Éloge de la masturbation - Philippe Brenot



Ah, la masturbation, sujet tabou, et pourtant pratique au combien répandue... Paru il y a maintenant une dizaine d'années, cet Eloge de la masturbation  tend à réhabiliter voire même vanter cet acte devenu somme toute assez commun en ce début de XXIe siècle mais dont l'approche a considérablement évolué au fil du temps.



La sexualité ayant été tabou des siècles durant, on ne s'étonnera pas du fait que l'autoérotisme et sa manipulation la plus fétiche eurent droit à des réprimandes bien corsées. Terme vraisemblablement apparu pour la première fois sous la plume de Montaigne, la masturbation va devoir son caractère impie à la découverte par Leeuwenhoek en 1677 de spermatozoïde dans le liquide seminal masculin. De fait, l'intégralité des médecins du XVIIIe siècle visera à condamner cette pratique, Brenot évoque ainsi une croisade "légitimée par une très grande peur, celle de la fin du monde, et le fantasme de la destruction de l'humanité, lorsque l'on prit conscience que le sperme était vivant, qu'il contenait des êtres humains, et que sa perte pouvait confiner au génocide".

Cela commence principalement en 1758, lorsque Tissot, illustre médecin de Lausanne, fait paraître un ouvrage intitulé Essai sur les maladies produites par la masturbation dans lequel l'auteur vilipende fermement un procédé qui se présente sous deux termes: "manustupration (de manus, la main, et stupratio, action de souiller) et masturbation (du latin masturbatio, mais peut-être grec mastropeuein, prostituer)". Pour Tissot, la masturbation est une maladie qui attaque les jeunes et les libidineux, un mal qui "épuise les forces et tarit les humeurs, qui assèche le corps et l'âme". Afin d'illustrer son propos, Tissot ne manque d'ailleurs pas de conter l'histoire tragique d'un de ses patients s'adonnant à ce péché. Dès lors, le médecin suisse tend vers l'affabulation, dressant un portrait apoplectique et mourrant de son patient qui finira par succomber. Mauvais diagnostique ou pure invention? Il n'en reste pas moins que le trépas du bonhomme en question a logiquement peu à voir avec la masturbation.

                                 

Le texte de Tissot fera non seulement des émules, mais suscitera le respect de nombreuses élites à commencer par Voltaire et Rousseau, mais son influence sur les Lumières ne s'arrête pas à ces seuls auteurs puisqu'en 1765, l'Encyclopédie consacre un article de six colonnes à cette pratique honnie.

Philippe Brenot note d'autre part une différence entre la masturbation et l'onanisme. Si l'on a une idée assez précise du premier terme compte tenu de son étymologie, il en va autrement du second. L'onanisme renvoie à un épisode biblique concernant Onan, un homme qui, refusant de faire un enfant à sa belle-soeur, libère sa semence à même le sol, une première version du coït interrompu en quelques sortes. Onan commet ainsi un sacrilège puisqu'il tue sa progéniture dans l'oeuf.

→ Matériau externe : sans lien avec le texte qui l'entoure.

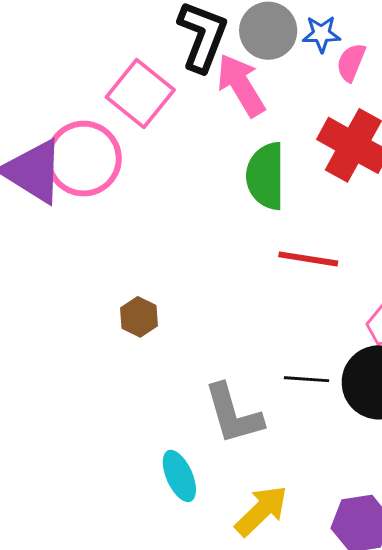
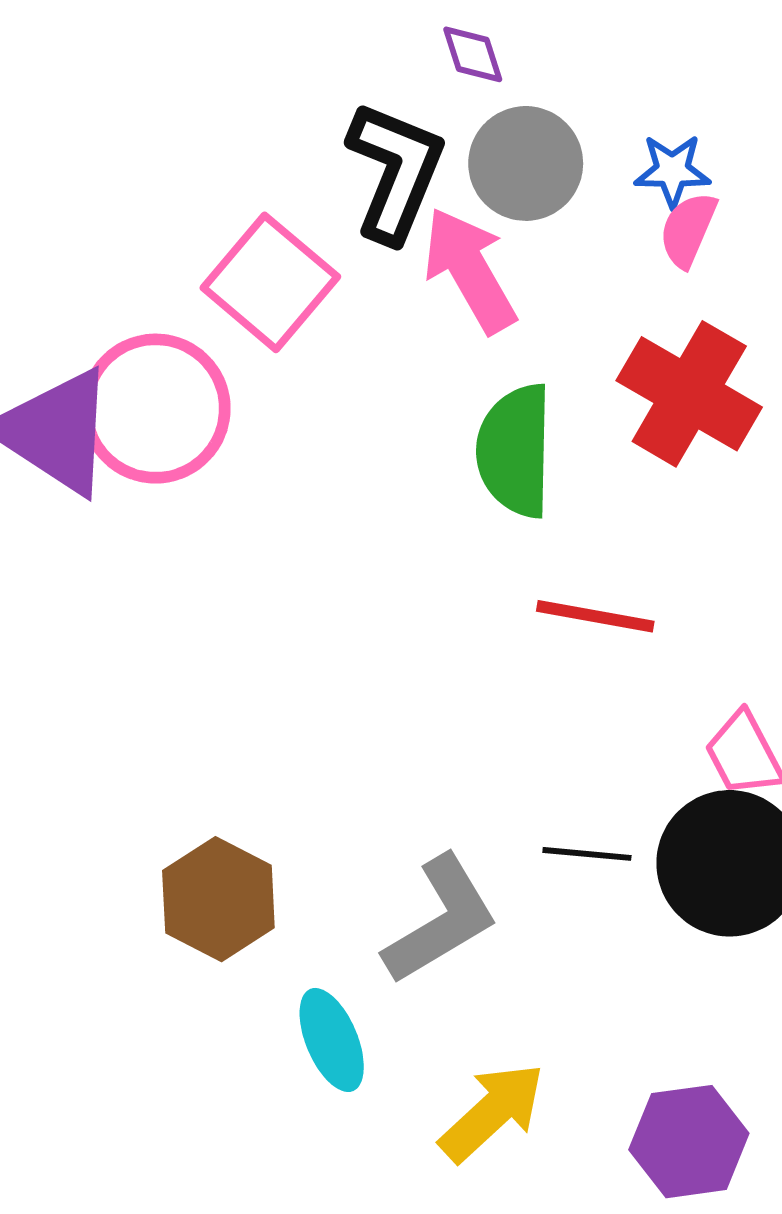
blue star: (321, 34) -> (672, 171), moved
brown hexagon: (139, 317) -> (218, 899), moved, size x1.5
gray L-shape: (233, 414) -> (441, 920), turned -106

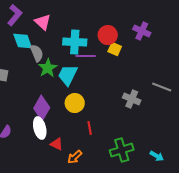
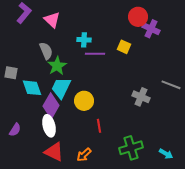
red circle: (108, 35) -> (138, 17), moved
cyan diamond: (23, 41) -> (32, 88), moved
cyan cross: (75, 42) -> (84, 40), size x0.6
cyan trapezoid: (68, 75) -> (61, 88), moved
red triangle: (57, 144) -> (54, 152), moved, size x1.5

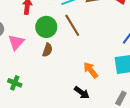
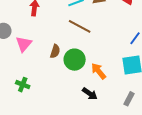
brown line: (72, 25) -> (80, 26), turned -30
green circle: (46, 27) -> (75, 60), moved

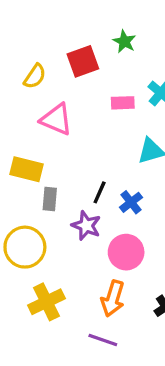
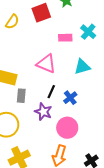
pink triangle: (56, 119) -> (46, 64), moved

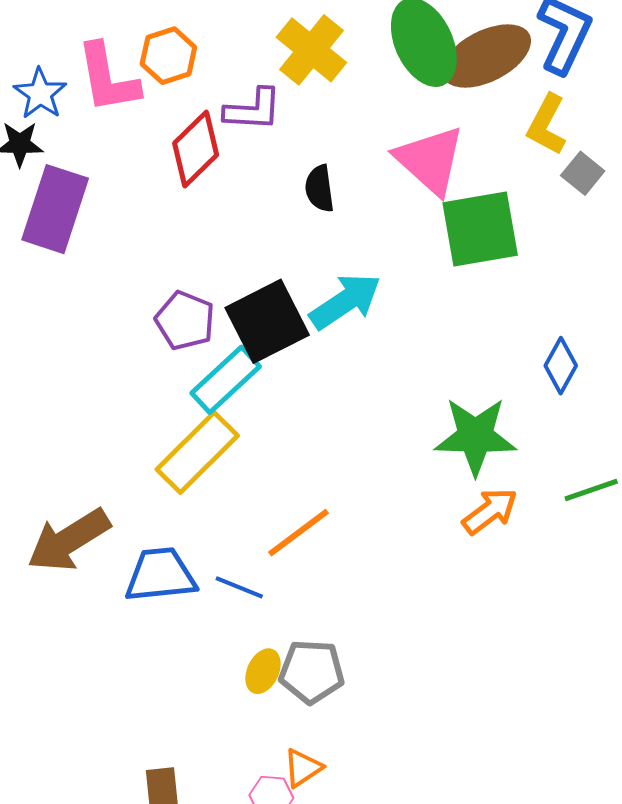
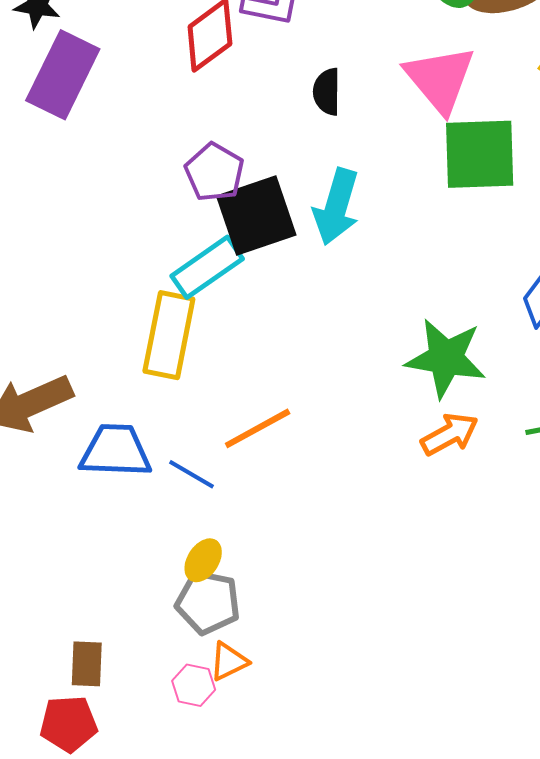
cyan arrow: (345, 301) -> (336, 207), turned 132
purple pentagon: (185, 321) -> (214, 172), moved
yellow rectangle: (197, 453) -> (169, 335), turned -42
gray pentagon: (312, 672) -> (208, 602), moved

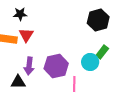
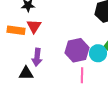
purple hexagon: (56, 66) -> (77, 50), moved

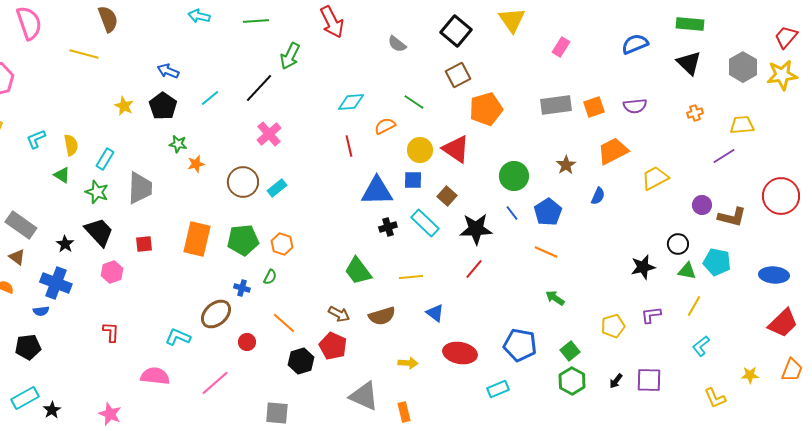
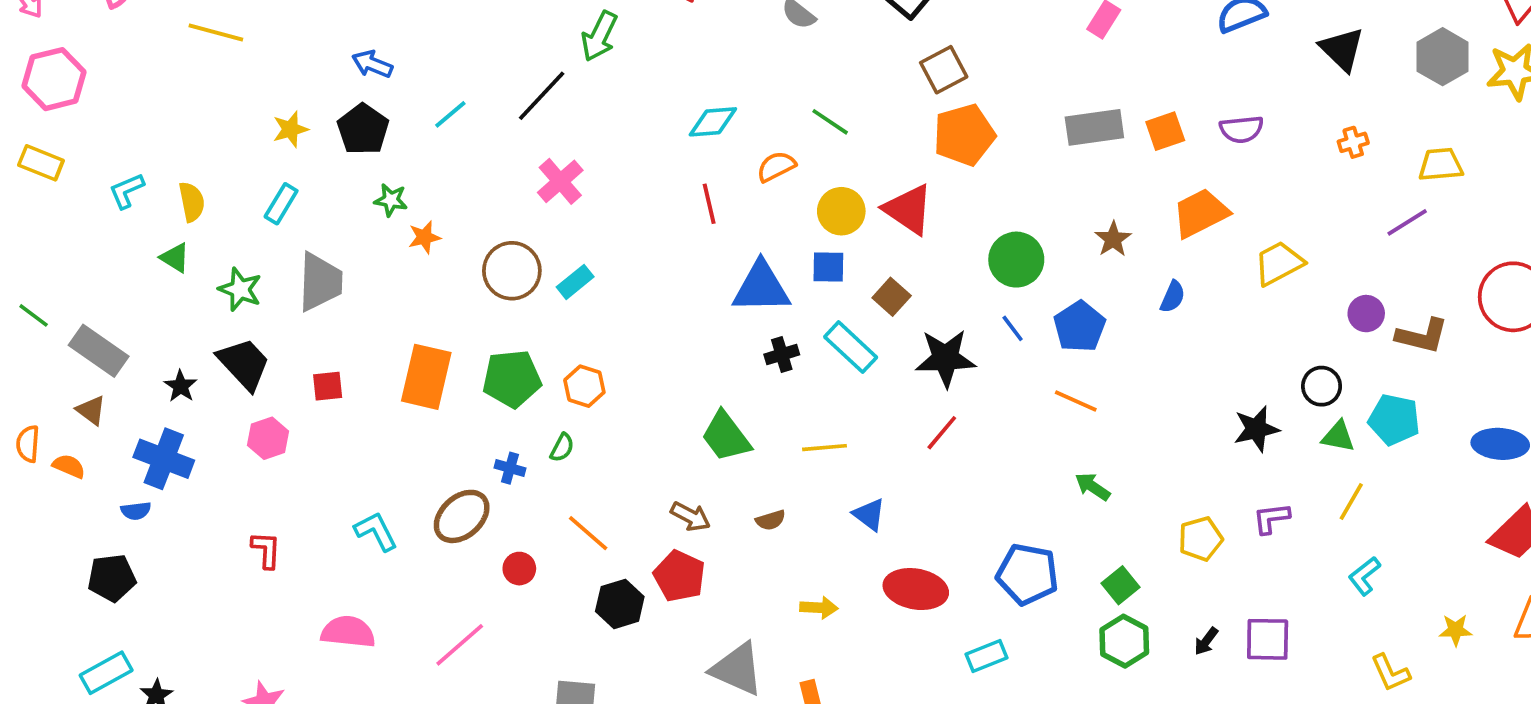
brown square: (458, 75) -> (944, 70), moved
yellow star: (124, 106) -> (290, 129), turned 30
cyan rectangle: (105, 159) -> (281, 204), moved
brown semicircle: (382, 316) -> (771, 520), size x0.6
cyan L-shape: (178, 337) -> (376, 531), moved, turned 40

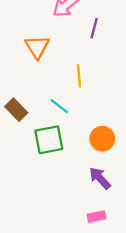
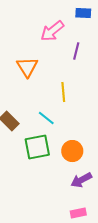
orange circle: (102, 139) -> (72, 151), moved
purple arrow: (100, 178) -> (81, 180), turned -75

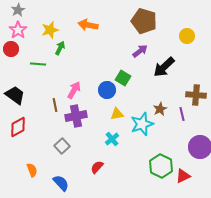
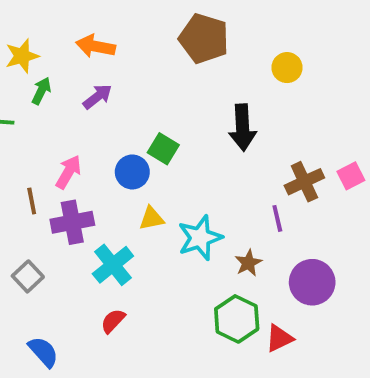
purple arrow: (140, 51) -> (97, 97), moved
black arrow: (164, 67) -> (243, 127), turned -50
brown cross: (196, 95) -> (304, 182), turned -30
brown star: (160, 109) -> (248, 263), moved
cyan cross: (112, 139) -> (113, 265), moved, size x1.5
gray square: (62, 146) -> (28, 276), moved

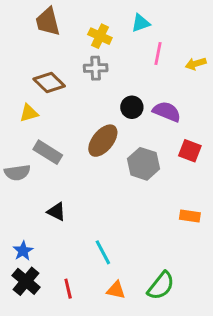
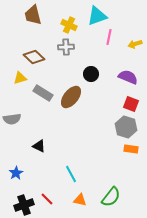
cyan triangle: (141, 23) -> (97, 16), size x1.5
purple semicircle: (167, 112) -> (128, 77), moved
gray rectangle: (48, 152) -> (43, 93), moved
gray hexagon: (143, 164) -> (126, 127), moved
black cross: (26, 281) -> (24, 205), moved, turned 30
red line: (68, 289) -> (47, 199), turned -32

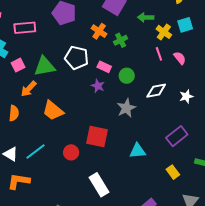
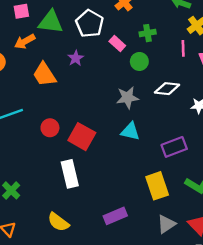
green cross: (121, 40) -> (148, 33), moved
purple star: (98, 86) -> (76, 58), moved
red square: (97, 137) -> (82, 137), moved
cyan triangle: (138, 151) -> (130, 131), moved
yellow rectangle: (173, 172) -> (157, 186), size x1.6

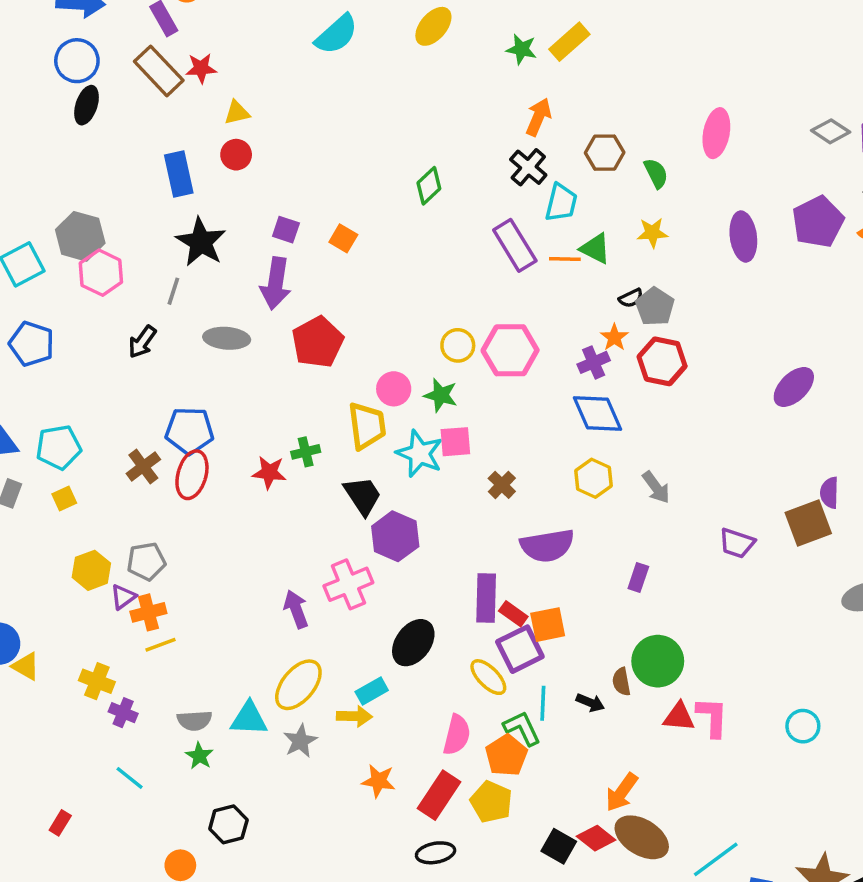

En 1838, le docteur Lallemand dans la plus pure veine de Tissot, condamne également la masturbation, mais là où le médecin lausannois y voit une perversion du corps et de l'âme, Lallemand y voit un mal politique capable de ronger la cohésion familiale et sociale: "La masturbation mine le corps social, elle relâche ou détruit le lien conjugal, elle attaque par conséquent la famille, base essentielle de toute société." Quelques années plus tard, le docteur Debourge, lui, considère que "cette pratique abominable a mis à mort plus d'individus que ne l'ont fait lesplus grandes guerres, jointes aux épidémies dépopulatrices."

                              

Ce ne sont là que quelques un des exemples les plus frappant de la diabolisation à laquelle a été sujette la masturbation. La déculpabilisation de cette pratique passera principalement par Freud et les psychanalystes du début du XXe siècle, comme la sexualité dans son ensemble.

D'un autre côté, Philippe Brenot, qui ne manque pas de signaler au tout début de l'ouvrage qu'il s'est adonné sans retenu au sujet en question, ne manque pas de faire référence, dans le dernier tiers de son ouvrage, aux écrivains qui se sont laissé aller à cette pratique, que ce soit pudiquement ou compulsivement. Ainsi y apprend-on que Diderot vante l'onanisme là où le marquis de Sade, durant ses trois décennies d'incarcération en fera un art de vivre, inventant par là même les termes 'masturbateur' et 'masturbatrice'.

Eloge de la masturbation est donc une lecture riche, presque salvatrice, permettant de mieux comprendre comment la masturbation était perçue dans les temps reculés. Il n'en reste pas moins l'éloge d'une pratique dont l'auteur ne manquera finalement pas d'énumérer, selon lui, tous les bienfaits.